--- WHAT YOU HAVE TO DO ---
Retype each of the rows below verbatim, keeping every line and its breaks unchanged.

Stored entries

——————

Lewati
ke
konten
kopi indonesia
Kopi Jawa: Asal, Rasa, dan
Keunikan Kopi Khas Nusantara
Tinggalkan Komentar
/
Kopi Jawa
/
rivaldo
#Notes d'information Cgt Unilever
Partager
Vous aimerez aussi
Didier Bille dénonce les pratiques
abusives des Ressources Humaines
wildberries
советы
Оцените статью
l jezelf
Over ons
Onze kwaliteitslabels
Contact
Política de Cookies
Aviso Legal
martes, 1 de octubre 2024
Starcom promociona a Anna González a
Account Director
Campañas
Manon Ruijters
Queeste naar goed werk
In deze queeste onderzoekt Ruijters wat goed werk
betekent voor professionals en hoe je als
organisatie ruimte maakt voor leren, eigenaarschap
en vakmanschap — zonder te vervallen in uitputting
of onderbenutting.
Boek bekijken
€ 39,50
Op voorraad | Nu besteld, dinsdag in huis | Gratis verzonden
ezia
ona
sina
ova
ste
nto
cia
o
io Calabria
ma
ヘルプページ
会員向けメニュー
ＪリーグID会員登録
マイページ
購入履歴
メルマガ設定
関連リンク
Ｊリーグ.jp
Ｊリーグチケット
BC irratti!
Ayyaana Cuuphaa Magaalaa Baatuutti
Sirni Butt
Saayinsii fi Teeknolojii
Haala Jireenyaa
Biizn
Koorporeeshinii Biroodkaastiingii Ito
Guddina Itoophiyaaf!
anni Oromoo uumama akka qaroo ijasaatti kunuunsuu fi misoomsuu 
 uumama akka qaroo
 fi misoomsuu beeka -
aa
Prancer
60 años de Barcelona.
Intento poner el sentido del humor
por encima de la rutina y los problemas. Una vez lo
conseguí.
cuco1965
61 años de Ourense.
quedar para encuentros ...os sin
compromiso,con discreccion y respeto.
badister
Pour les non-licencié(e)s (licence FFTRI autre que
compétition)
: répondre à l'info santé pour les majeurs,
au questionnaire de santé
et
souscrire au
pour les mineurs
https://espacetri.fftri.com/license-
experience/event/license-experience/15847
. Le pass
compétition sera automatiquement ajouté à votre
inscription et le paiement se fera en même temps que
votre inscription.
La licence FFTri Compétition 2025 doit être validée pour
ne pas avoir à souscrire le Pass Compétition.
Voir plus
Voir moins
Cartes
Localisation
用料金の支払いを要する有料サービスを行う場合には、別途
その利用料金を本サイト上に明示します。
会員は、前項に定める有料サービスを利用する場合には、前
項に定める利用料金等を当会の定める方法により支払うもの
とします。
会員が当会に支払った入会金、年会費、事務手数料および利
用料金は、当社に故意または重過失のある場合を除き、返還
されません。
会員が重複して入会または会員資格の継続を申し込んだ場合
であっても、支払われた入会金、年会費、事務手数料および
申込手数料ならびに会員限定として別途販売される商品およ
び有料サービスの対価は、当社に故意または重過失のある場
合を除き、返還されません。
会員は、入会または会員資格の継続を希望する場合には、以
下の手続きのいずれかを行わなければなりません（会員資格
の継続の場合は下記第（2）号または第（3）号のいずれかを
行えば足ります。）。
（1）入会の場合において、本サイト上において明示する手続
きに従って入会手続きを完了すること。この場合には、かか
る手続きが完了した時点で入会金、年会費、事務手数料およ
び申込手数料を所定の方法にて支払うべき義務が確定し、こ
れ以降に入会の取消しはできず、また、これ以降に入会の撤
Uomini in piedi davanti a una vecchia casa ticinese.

——————

--- ANSWER BOX ---
Lewati
ke
konten
kopi indonesia
Kopi Jawa: Asal, Rasa, dan
Keunikan Kopi Khas Nusantara
Tinggalkan Komentar
/
Kopi Jawa
/
rivaldo
#Notes d'information Cgt Unilever
Partager
Vous aimerez aussi
Didier Bille dénonce les pratiques
abusives des Ressources Humaines
wildberries
советы
Оцените статью
l jezelf
Over ons
Onze kwaliteitslabels
Contact
Política de Cookies
Aviso Legal
martes, 1 de octubre 2024
Starcom promociona a Anna González a
Account Director
Campañas
Manon Ruijters
Queeste naar goed werk
In deze queeste onderzoekt Ruijters wat goed werk
betekent voor professionals en hoe je als
organisatie ruimte maakt voor leren, eigenaarschap
en vakmanschap — zonder te vervallen in uitputting
of onderbenutting.
Boek bekijken
€ 39,50
Op voorraad | Nu besteld, dinsdag in huis | Gratis verzonden
ezia
ona
sina
ova
ste
nto
cia
o
io Calabria
ma
ヘルプページ
会員向けメニュー
ＪリーグID会員登録
マイページ
購入履歴
メルマガ設定
関連リンク
Ｊリーグ.jp
Ｊリーグチケット
BC irratti!
Ayyaana Cuuphaa Magaalaa Baatuutti
Sirni Butt
Saayinsii fi Teeknolojii
Haala Jireenyaa
Biizn
Koorporeeshinii Biroodkaastiingii Ito
Guddina Itoophiyaaf!
anni Oromoo uumama akka qaroo ijasaatti kunuunsuu fi misoomsuu 
 uumama akka qaroo
 fi misoomsuu beeka -
aa
Prancer
60 años de Barcelona.
Intento poner el sentido del humor
por encima de la rutina y los problemas. Una vez lo
conseguí.
cuco1965
61 años de Ourense.
quedar para encuentros ...os sin
compromiso,con discreccion y respeto.
badister
Pour les non-licencié(e)s (licence FFTRI autre que
compétition)
: répondre à l'info santé pour les majeurs,
au questionnaire de santé
et
souscrire au
pour les mineurs
https://espacetri.fftri.com/license-
experience/event/license-experience/15847
. Le pass
compétition sera automatiquement ajouté à votre
inscription et le paiement se fera en même temps que
votre inscription.
La licence FFTri Compétition 2025 doit être validée pour
ne pas avoir à souscrire le Pass Compétition.
Voir plus
Voir moins
Cartes
Localisation
用料金の支払いを要する有料サービスを行う場合には、別途
その利用料金を本サイト上に明示します。
会員は、前項に定める有料サービスを利用する場合には、前
項に定める利用料金等を当会の定める方法により支払うもの
とします。
会員が当会に支払った入会金、年会費、事務手数料および利
用料金は、当社に故意または重過失のある場合を除き、返還
されません。
会員が重複して入会または会員資格の継続を申し込んだ場合
であっても、支払われた入会金、年会費、事務手数料および
申込手数料ならびに会員限定として別途販売される商品およ
び有料サービスの対価は、当社に故意または重過失のある場
合を除き、返還されません。
会員は、入会または会員資格の継続を希望する場合には、以
下の手続きのいずれかを行わなければなりません（会員資格
の継続の場合は下記第（2）号または第（3）号のいずれかを
行えば足ります。）。
（1）入会の場合において、本サイト上において明示する手続
きに従って入会手続きを完了すること。この場合には、かか
る手続きが完了した時点で入会金、年会費、事務手数料およ
び申込手数料を所定の方法にて支払うべき義務が確定し、こ
れ以降に入会の取消しはできず、また、これ以降に入会の撤
Uomini in piedi davanti a una vecchia casa ticinese.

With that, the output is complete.